Exercise aim:
Find each line below that contains the word "series" and copy those lines out. Case counts.

Given data:
★ ★ ★ ★ ★ ★ ★

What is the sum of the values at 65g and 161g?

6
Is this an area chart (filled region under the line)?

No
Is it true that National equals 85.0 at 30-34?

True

★ ★ ★ ★ ★ ★ ★

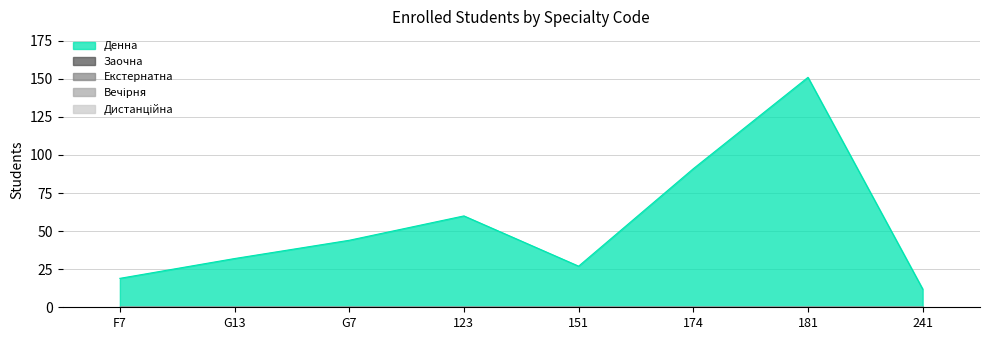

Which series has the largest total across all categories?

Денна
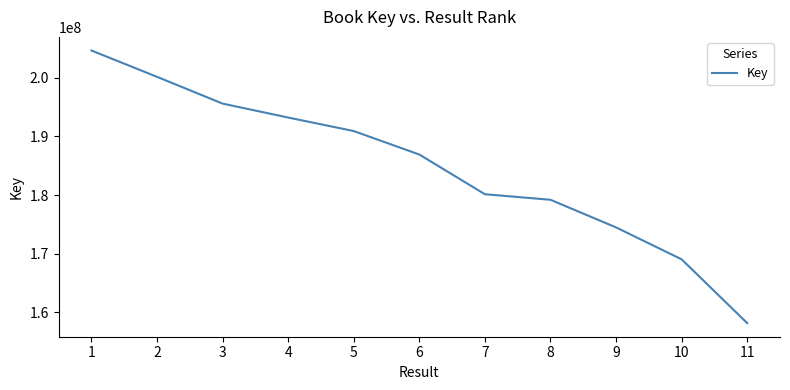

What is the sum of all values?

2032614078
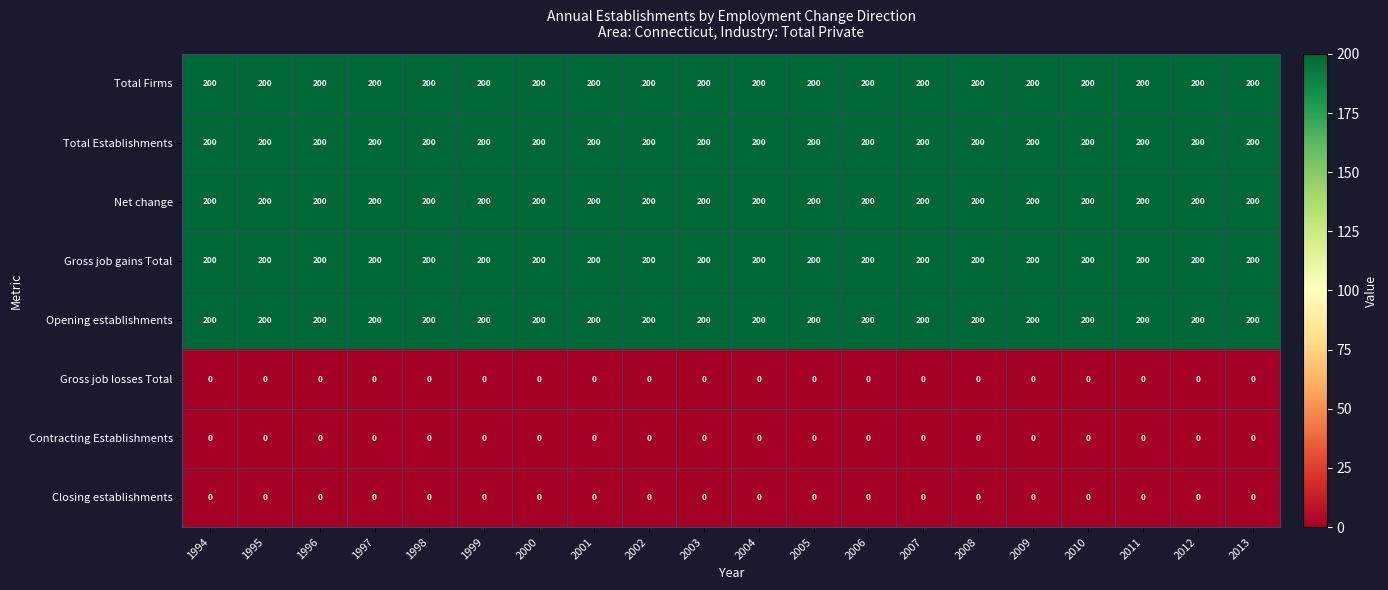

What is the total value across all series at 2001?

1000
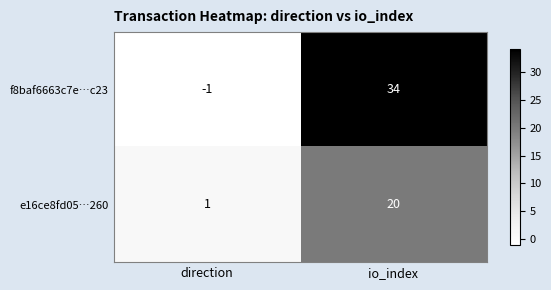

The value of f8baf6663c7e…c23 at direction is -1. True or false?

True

★ ★ ★ ★ ★ ★ ★

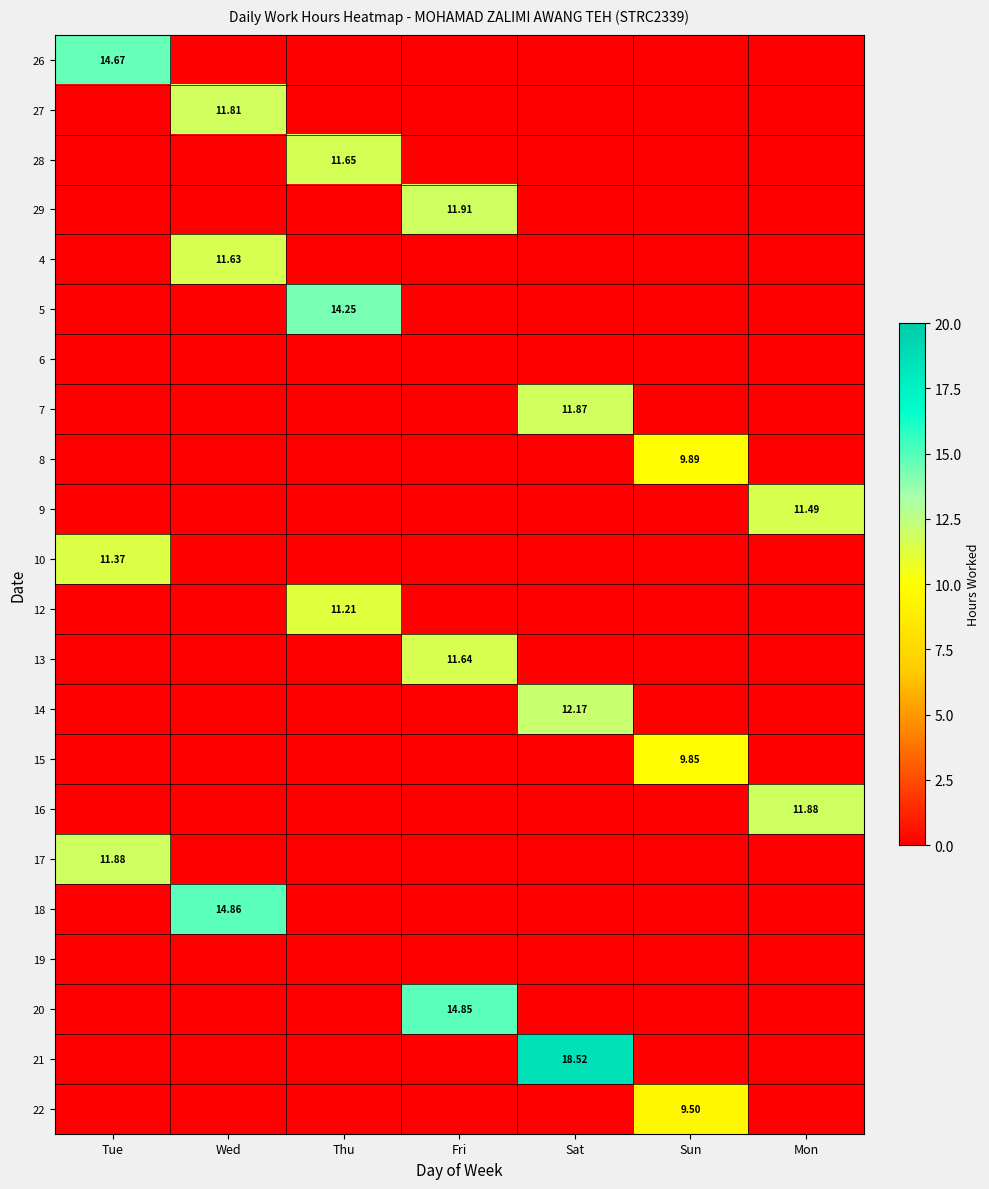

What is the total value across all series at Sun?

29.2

★ ★ ★ ★ ★ ★ ★

Expected answer:
Which series has the largest total across all categories?
What is the total value across all series at 2001?
What is the total value across all series at Sun?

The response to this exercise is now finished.